Zucchini is a prolific summer squash and a staple in the mid- to late-summer months when it seems to grow before your eyes. It is a great source of vitamins A and C, potassium, and calcium. It is a low-calorie vegetable with a high water content, making it a light and refreshing summer treat.
Zucchini will keep in the hydrator drawer of the refrigerator for 3-4 days (it can also be stored in a cool area, such as a basement). To store longer-term, freeze as puree (for soups) or grated (for breads, muffins, etc.).
Zucchini should be rinsed before eating, though it does not need to be peeled. It can be eaten raw, steamed, broiled, grilled, fried, or sautéed. Grate and add into a salad, or serve in a veggie platter with dip. Zucchini slices can be added to tomato sauce, a pizza, quiche, or in other baked goods.
Use either a whole zucchini, or one cut in half lengthwise or in large chunks. Steam for 5-15 minutes, depending on size. Drizzle with olive oil, a vinaigrette, or with butter, salt, and pepper.

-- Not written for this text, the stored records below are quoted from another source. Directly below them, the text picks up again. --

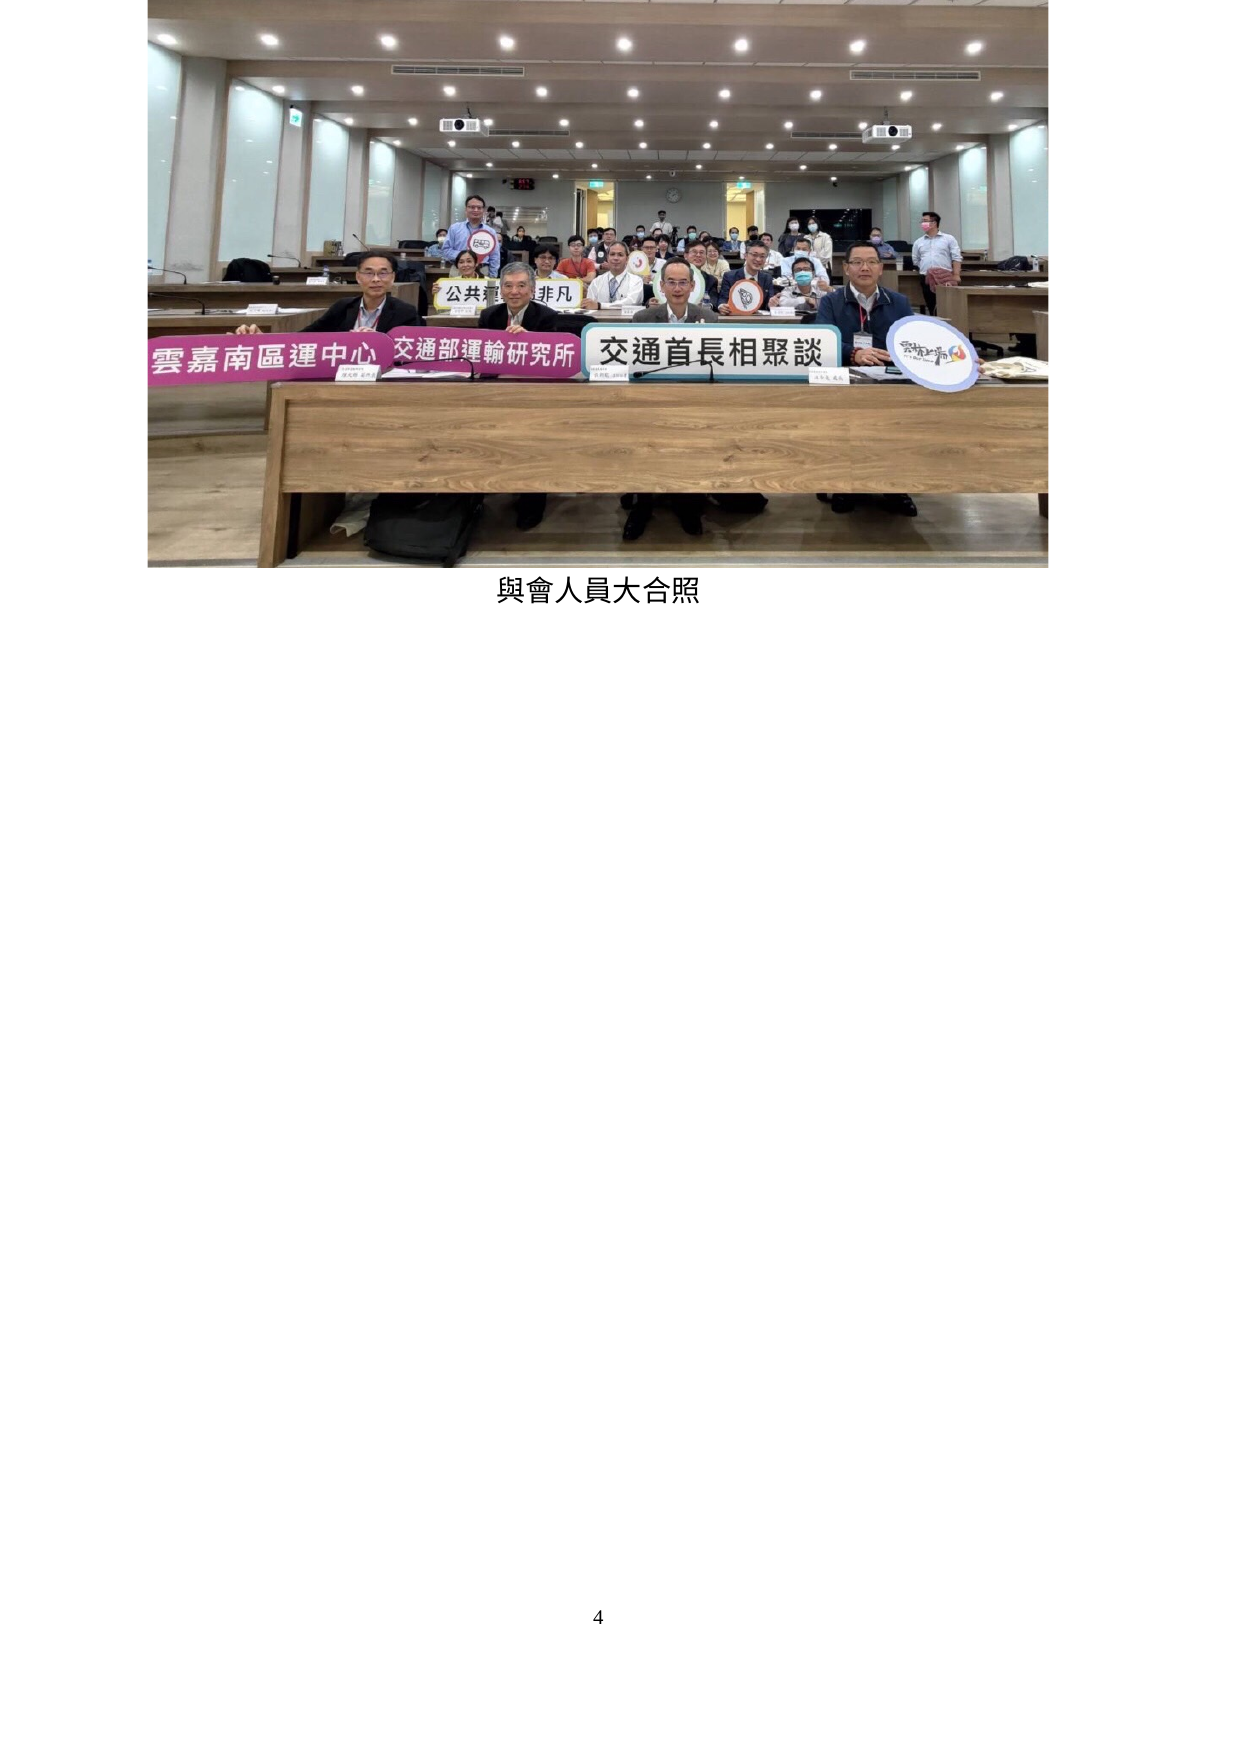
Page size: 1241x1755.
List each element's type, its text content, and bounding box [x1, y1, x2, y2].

text 與會人員大合照 [148, 568, 1048, 610]
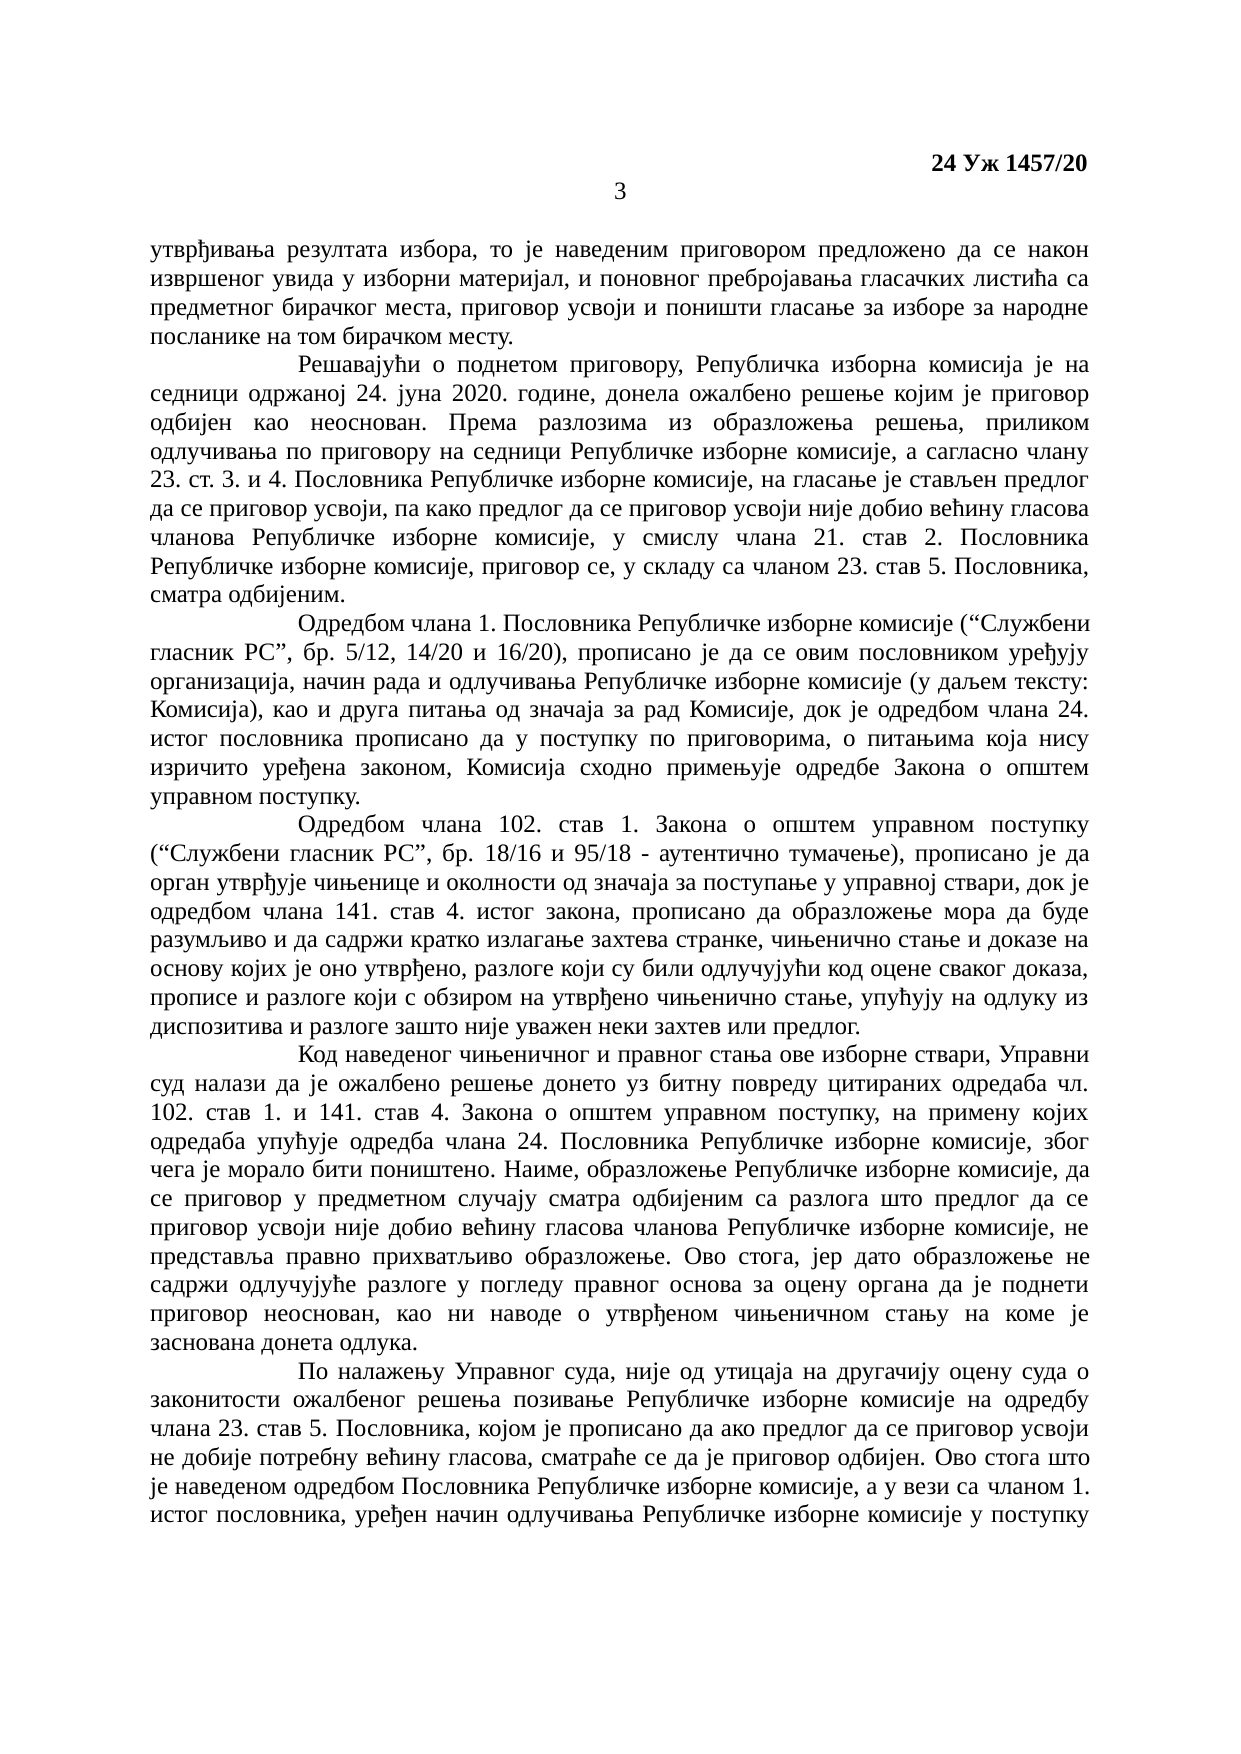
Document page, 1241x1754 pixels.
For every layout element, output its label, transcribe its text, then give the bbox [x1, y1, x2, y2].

text Решавајући о поднетом приговору, Републичка изборна комисија је на седници одржаној 24. јуна 2020. године, донела ожалбено решење којим је приговор одбијен као неоснован. Према разлозима из образложења решења, приликом одлучивања по приговору на седници Републичке изборне комисије, а сагласно члану 23. ст. 3. и 4. Пословника Републичке изборне комисије, на гласање је стављен предлог да се приговор усвоји, па како предлог да се приговор усвоји није добио већину гласова чланова Републичке изборне комисије, у смислу члана 21. став 2. Пословника Републичке изборне комисије, приговор се, у складу са чланом 23. став 5. Пословника, сматра одбијеним. [150, 349, 1090, 608]
text Код наведеног чињеничног и правног стања ове изборне ствари, Управни суд налази да је ожалбено решење донето уз битну повреду цитираних одредаба чл. 102. став 1. и 141. став 4. Закона о општем управном поступку, на примену којих одредаба упућује одредба члана 24. Пословника Републичке изборне комисије, због чега је морало бити поништено. Наиме, образложење Републичке изборне комисије, да се приговор у предметном случају сматра одбијеним са разлога што предлог да се приговор усвоји није добио већину гласова чланова Републичке изборне комисије, не представља правно прихватљиво образложење. Ово стога, јер дато образложење не садржи одлучујуће разлоге у погледу правног основа за оцену органа да је поднети приговор неоснован, као ни наводе о утврђеном чињеничном стању на коме је заснована донета одлука. [150, 1039, 1090, 1356]
text Одредбом члана 1. Пословника Републичке изборне комисије (“Службени гласник РС”, бр. 5/12, 14/20 и 16/20), прописано је да се овим пословником уређују организација, начин рада и одлучивања Републичке изборне комисије (у даљем тексту: Комисија), као и друга питања од значаја за рад Комисије, док је одредбом члана 24. истог пословника прописано да у поступку по приговорима, о питањима која нису изричито уређена законом, Комисија сходно примењује одредбе Закона о општем управном поступку. [150, 608, 1090, 809]
text утврђивања резултата избора, то је наведеним приговором предложено да се након извршеног увида у изборни материјал, и поновног пребројавања гласачких листића са предметног бирачког места, приговор усвоји и поништи гласање за изборе за народне посланике на том бирачком месту. [150, 234, 1090, 349]
text Одредбом члана 102. став 1. Закона о општем управном поступку (“Службени гласник РС”, бр. 18/16 и 95/18 - аутентично тумачење), прописано је да орган утврђује чињенице и околности од значаја за поступање у управној ствари, док је одредбом члана 141. став 4. истог закона, прописано да образложење мора да буде разумљиво и да садржи кратко излагање захтева странке, чињенично стање и доказе на основу којих је оно утврђено, разлоге који су били одлучујући код оцене сваког доказа, прописе и разлоге који с обзиром на утврђено чињенично стање, упућују на одлуку из диспозитива и разлоге зашто није уважен неки захтев или предлог. [150, 809, 1090, 1039]
text По налажењу Управног суда, није од утицаја на другачију оцену суда о законитости ожалбеног решења позивање Републичке изборне комисије на одредбу члана 23. став 5. Пословника, којом је прописано да ако предлог да се приговор усвоји не добије потребну већину гласова, сматраће се да је приговор одбијен. Ово стога што је наведеном одредбом Пословника Републичке изборне комисије, а у вези са чланом 1. истог пословника, уређен начин одлучивања Републичке изборне комисије у поступку [150, 1356, 1090, 1528]
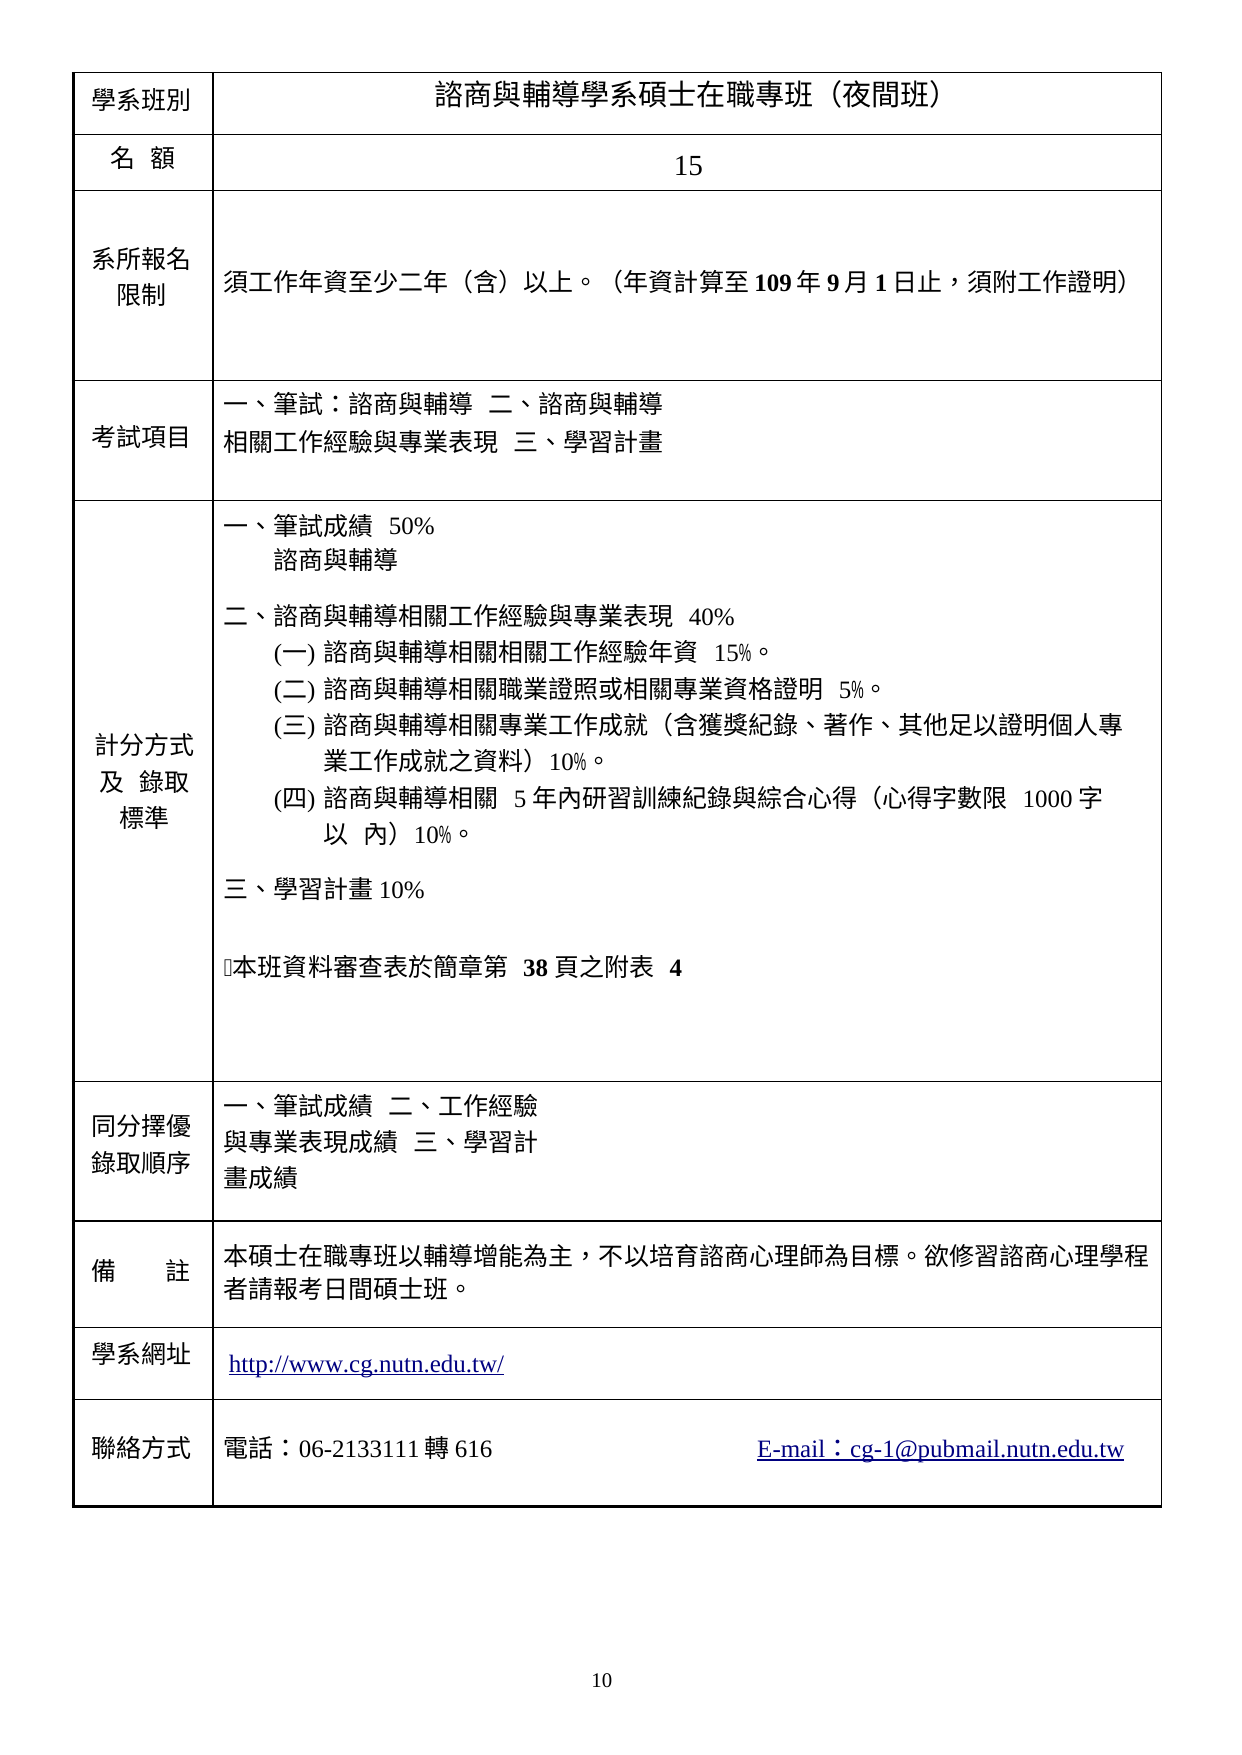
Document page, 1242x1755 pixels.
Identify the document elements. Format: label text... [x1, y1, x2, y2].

table_cell 一、筆試成績 50% 諮商與輔導 二、諮商與輔導相關工作經驗與專業表現 40% (一) 諮商與輔導相關相關工作經驗年資 15%。 (二) 諮商與輔導相關職業證照或相關專業資格證明 5%。 (三) 諮商與輔導相關專業工作成就（含獲獎紀錄、著作、其他足以證明個人專 業工作成就之資料）10%。 (四) 諮商與輔導相關 5 年內研習訓練紀錄與綜合心得（心得字數限 1000 字以 內）10%。 三、學習計畫10% 本班資料審查表於簡章第 38 頁之附表 4 [214, 501, 1161, 1081]
table_header 諮商與輔導學系碩士在職專班（夜間班） [214, 73, 1161, 133]
table_cell 考試項目 [75, 381, 212, 500]
table_cell 本碩士在職專班以輔導增能為主，不以培育諮商心理師為目標。欲修習諮商心理學程 者請報考日間碩士班。 [214, 1222, 1161, 1327]
table_cell 備 註 [75, 1222, 212, 1327]
table_cell http://www.cg.nutn.edu.tw/ [214, 1328, 1161, 1399]
table_cell 電話：06-2133111轉616 E-mail：cg-1@pubmail.nutn.edu.tw [214, 1400, 1161, 1505]
table_cell 學系網址 [75, 1328, 212, 1399]
table_cell 聯絡方式 [75, 1400, 212, 1505]
table_cell 須工作年資至少二年（含）以上。（年資計算至109年9月1日止，須附工作證明） [214, 191, 1161, 379]
table_header 學系班別 [75, 73, 212, 133]
table_cell 一、筆試成績 二、工作經驗與專業表現成績 三、學習計畫成績 [214, 1082, 1161, 1220]
table_cell 系所報名 限制 [75, 191, 212, 379]
table_cell 同分擇優 錄取順序 [75, 1082, 212, 1220]
table_cell 一、筆試：諮商與輔導 二、諮商與輔導相關工作經驗與專業表現 三、學習計畫 [214, 381, 1161, 500]
table_cell 名 額 [75, 135, 212, 190]
table_cell 計分方式 及 錄取標準 [75, 501, 212, 1081]
table_cell 15 [214, 135, 1161, 190]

1 lb. (approx. 2 medium) zucchini
1 tsp. coarse or Kosher salt, plus extra to taste
2 scallions, chopped
1 large egg, lightly beaten
½ cup all-purpose flour
½ tsp. baking powder
Olive (or other) oil, for frying
To serve (optional):
1 cup sour cream or plain, full-fat yogurt
1-2 T lemon juice
¼ tsp. lemon zest
Pinches of salt
1 clove of garlic, mashed or crushed
Preheat oven to 200°F, and have a baking sheet ready. Cut off ends and grate zucchini. In a large bowl, toss zucchini with 1 tsp. salt and let stand for 10 minutes. Squeeze out water from zucchini by pressing against a colander or squeezing in cheese cloth. Return to bowl, and add more salt if desired. Add scallions, egg, and freshly ground black pepper. Mix flour and baking powder in another dish, then stir into mixture with zucchini batter. Heat 2 T of oil over medium-high heat in a large skillet. Drop small amounts of zucchini batter onto skillet, cooking only a few at a time to avoid crowding, and gently nudge them flatter with a spatula. Cook until edges underneath are golden (approx. 3-4 min.), then flip and fry (about 2-3 min. more). Drain on paper towels and transfer to baking sheet and warm in oven until needed. Repeat process with remaining batter, keeping skillet well oiled. Give fritters at least 10 min. in the oven to finish setting and get extra crisp. For the topping, mix sour cream, lemon juice and zest, salt, and garlic, adjusting flavors to taste. Add a dollop to each fritter when serving. Alternatively, fritters can be topped with a poached or fried egg. Fritters will keep well in the refrigerator for up to a week, or can be frozen for months. Simply reheat on a baking sheet at 325°F until hot and crisp.
Zucchini Tian With Curried Bread Crumbs
1 tablespoon curry powder
7 ½ tablespoons olive oil
1 ¼ cups whole-wheat or regular panko bread crumbs
2 teaspoons coarse kosher salt
1 large white onion, halved and thinly sliced
2 teaspoons finely chopped rosemary
1 pint cherry or grape tomatoes, halved
¼ cup dry white wine
2 garlic cloves, minced
1 teaspoon orange zest
½ teaspoon black pepper, more to taste
4 medium zucchini (about 1 ½ pounds), thinly sliced (about 7 cups)
Heat oven to 400°F. Heat a large skillet over medium-high heat, then add curry powder and let toast until fragrant, about 30 seconds. Add 2 tablespoons olive oil, then stir in panko bread crumbs and 1 teaspoon salt. Cook for 2 to 3 minutes, stirring occasionally. Transfer to a bowl and wipe out skillet. In the same skillet, heat 2 tablespoons olive oil over high heat, then add onions, rosemary and 1 teaspoon salt. Cook for 10 to 15 minutes, stirring often, until onions are a deep golden brown. Add tomatoes and cook for another 5 minutes. Pour white wine into pan and bring to a simmer, scraping up any brown bits. Remove from heat and stir in garlic, orange zest and black pepper. Grease inside of a medium-size gratin dish with ½ tablespoon olive oil and spread a third of the onion and tomato mixture on the bottom. Begin layering zucchini in an overlapping pattern, beginning around the outside and working your way in. Sprinkle with a third of the bread crumbs. Repeat layering two more times, ending with bread crumbs. Drizzle 3 tablespoons olive oil over bread crumbs and bake for 1 to 1 ½ hours, or until vegetables are extremely tender and top has browned. Yield: 6 to 8 servings.